▶ **Task item**: Transcribe, word for word, all of the entries below, and exclude any pictures from the copy.

Saved data entries:
Segment Open

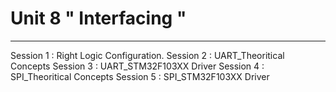 # Unit 8 " Interfacing "
--------------------------
Session 1 :    Right Logic Configuration.
Session 2 :    UART_Theoritical Concepts
Session 3 :    UART_STM32F103XX Driver 
Session 4 :    SPI_Theoritical Concepts
Session 5 :    SPI_STM32F103XX  Driver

Segment Closed

▶ **Task solution**:
 # Unit 8 " Interfacing "
--------------------------
Session 1 :    Right Logic Configuration.
Session 2 :    UART_Theoritical Concepts
Session 3 :    UART_STM32F103XX Driver 
Session 4 :    SPI_Theoritical Concepts
Session 5 :    SPI_STM32F103XX  Driver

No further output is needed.